Earlier this year researchers at ESET, the leader in proactive protection against cyber-threats, discovered
a botnet that has some very interesting communication features. Amongst other activities, it tries to steal documents and certificates, is capable of creating audio and video recordings and browses the local network for information. Interestingly, it uses a Georgian governmental website to update its command and control information and ESET researchers therefore believe that Win32/Georbot is targeting computer users in Georgia. Yet another unusual characteristic of this malicious program is that it looks for “Remote Desktop Configuration Files” and thereby enables attackers stealing these files to upload them to remote machines without exploiting any vulnerability. What is more worrying is that the development of this malware is ongoing; ESET has found fresh variants in the wild as recently as March 20th. Win32/Georbot features an update mechanism to enable it to morph into new versions of the bot, in an attempt to remain undetected by anti-malware scanners. The bot also has a fall-back mechanism in case it can’t reach the C&C (Command-and-Control) server: in that event it will then connect to a special webpage that was placed on a system hosted by the Georgian government.

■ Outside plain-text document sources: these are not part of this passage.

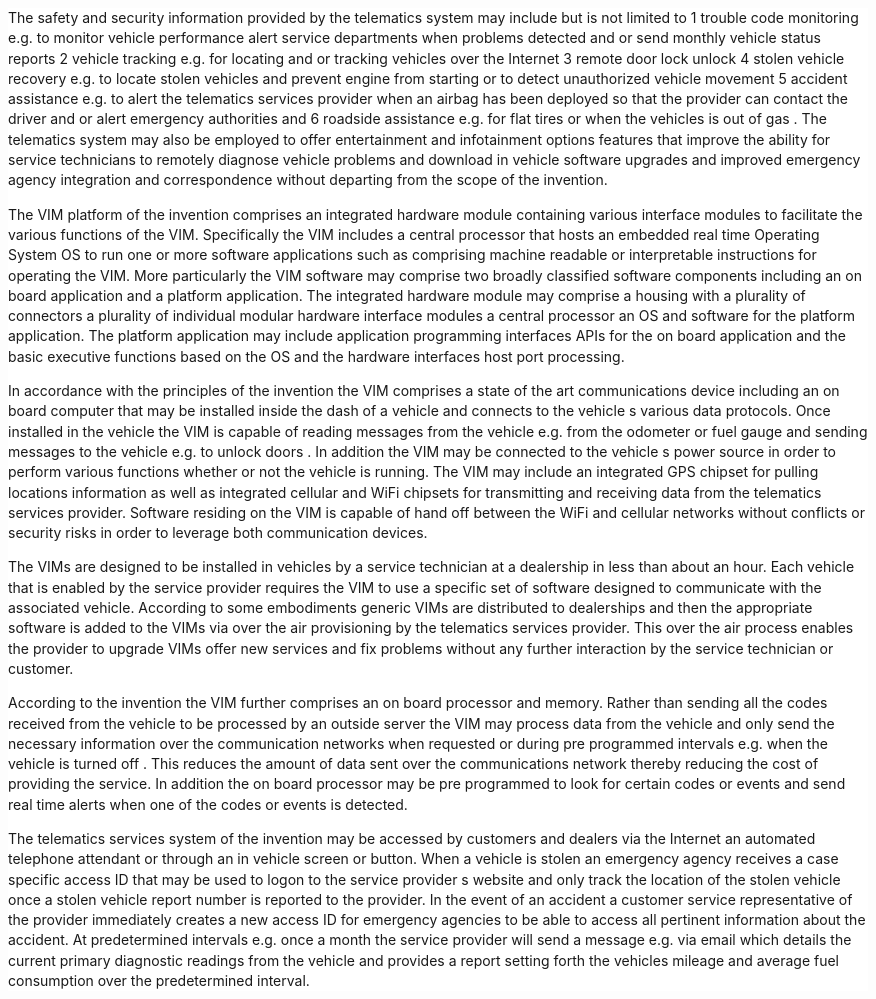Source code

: The safety and security information provided by the telematics system may include but is not limited to 1 trouble code monitoring e.g. to monitor vehicle performance alert service departments when problems detected and or send monthly vehicle status reports 2 vehicle tracking e.g. for locating and or tracking vehicles over the Internet 3 remote door lock unlock 4 stolen vehicle recovery e.g. to locate stolen vehicles and prevent engine from starting or to detect unauthorized vehicle movement 5 accident assistance e.g. to alert the telematics services provider when an airbag has been deployed so that the provider can contact the driver and or alert emergency authorities and 6 roadside assistance e.g. for flat tires or when the vehicles is out of gas . The telematics system may also be employed to offer entertainment and infotainment options features that improve the ability for service technicians to remotely diagnose vehicle problems and download in vehicle software upgrades and improved emergency agency integration and correspondence without departing from the scope of the invention.

The VIM platform of the invention comprises an integrated hardware module containing various interface modules to facilitate the various functions of the VIM. Specifically the VIM includes a central processor that hosts an embedded real time Operating System OS to run one or more software applications such as comprising machine readable or interpretable instructions for operating the VIM. More particularly the VIM software may comprise two broadly classified software components including an on board application and a platform application. The integrated hardware module may comprise a housing with a plurality of connectors a plurality of individual modular hardware interface modules a central processor an OS and software for the platform application. The platform application may include application programming interfaces APIs for the on board application and the basic executive functions based on the OS and the hardware interfaces host port processing.

In accordance with the principles of the invention the VIM comprises a state of the art communications device including an on board computer that may be installed inside the dash of a vehicle and connects to the vehicle s various data protocols. Once installed in the vehicle the VIM is capable of reading messages from the vehicle e.g. from the odometer or fuel gauge and sending messages to the vehicle e.g. to unlock doors . In addition the VIM may be connected to the vehicle s power source in order to perform various functions whether or not the vehicle is running. The VIM may include an integrated GPS chipset for pulling locations information as well as integrated cellular and WiFi chipsets for transmitting and receiving data from the telematics services provider. Software residing on the VIM is capable of hand off between the WiFi and cellular networks without conflicts or security risks in order to leverage both communication devices.

The VIMs are designed to be installed in vehicles by a service technician at a dealership in less than about an hour. Each vehicle that is enabled by the service provider requires the VIM to use a specific set of software designed to communicate with the associated vehicle. According to some embodiments generic VIMs are distributed to dealerships and then the appropriate software is added to the VIMs via over the air provisioning by the telematics services provider. This over the air process enables the provider to upgrade VIMs offer new services and fix problems without any further interaction by the service technician or customer.

According to the invention the VIM further comprises an on board processor and memory. Rather than sending all the codes received from the vehicle to be processed by an outside server the VIM may process data from the vehicle and only send the necessary information over the communication networks when requested or during pre programmed intervals e.g. when the vehicle is turned off . This reduces the amount of data sent over the communications network thereby reducing the cost of providing the service. In addition the on board processor may be pre programmed to look for certain codes or events and send real time alerts when one of the codes or events is detected.

The telematics services system of the invention may be accessed by customers and dealers via the Internet an automated telephone attendant or through an in vehicle screen or button. When a vehicle is stolen an emergency agency receives a case specific access ID that may be used to logon to the service provider s website and only track the location of the stolen vehicle once a stolen vehicle report number is reported to the provider. In the event of an accident a customer service representative of the provider immediately creates a new access ID for emergency agencies to be able to access all pertinent information about the accident. At predetermined intervals e.g. once a month the service provider will send a message e.g. via email which details the current primary diagnostic readings from the vehicle and provides a report setting forth the vehicles mileage and average fuel consumption over the predetermined interval.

“This does not automatically mean that the Georgian government is involved. Quite often people are not aware their systems are compromised,” says Pierre-Marc Bureau, ESET Security Intelligence Program Manager. “It should be also noted that the Data Exchange Agency of the Ministry of Justice of Georgia and its national CERT were fully aware of the situation as early as 2011 and, in parallel to their own – still ongoing – monitoring, have worked together with ESET on this matter,” he added. Of all the infected hosts, 70% were located in Georgia followed by far lower volumes in the United States, Germany and Russia.
ESET’s researchers were also able to get access to the bot’s control panel, yielding clear details about the number of affected machines, their location, and commands that might be sent to them. The most interesting information found on the control panel was a list with all the keywords that were targeted in documents on infected systems. Among the English-language words were “ministry, service, secret, agent, USA, Russia, FBI, CIA, weapon, FSB, KGB, phone, number” among several others.
“The functionality allowing the recording of video via the webcam, the taking of screenshots, and the launch of DDoS attacks was seen to be used a couple of times,” says Bureau. The fact that the botnet uses a Georgian website to update its C&C information, and that it probably used the same website to spread, suggests that people in Georgia might be a primary target. On the other hand, the level of sophistication for this threat is low. ESET researchers think that if this operation were state-sponsored, it would be more professional and stealthy. The most likely hypothesis is that Win32/Georbot was created by a group of cyber criminals trying to find sensitive information in order to sell it to other organizations.
“Cybercrime is getting more professional and more targeted with larger players entering the field as well. Win32/Stuxnet and Win32/Duqu are examples of high tech cybercrime and served a specific purpose, but even Win32/Georbot, while less sophisticated, still has unique (new) features and methods to get to the core of what its creators are after. In the case of Win32/Georbot the aim is to gather access to systems and lots of specific information: hence the search for Remote Desktop configuration files,” concludes Senior Research Fellow at ESET Righard Zwienenberg.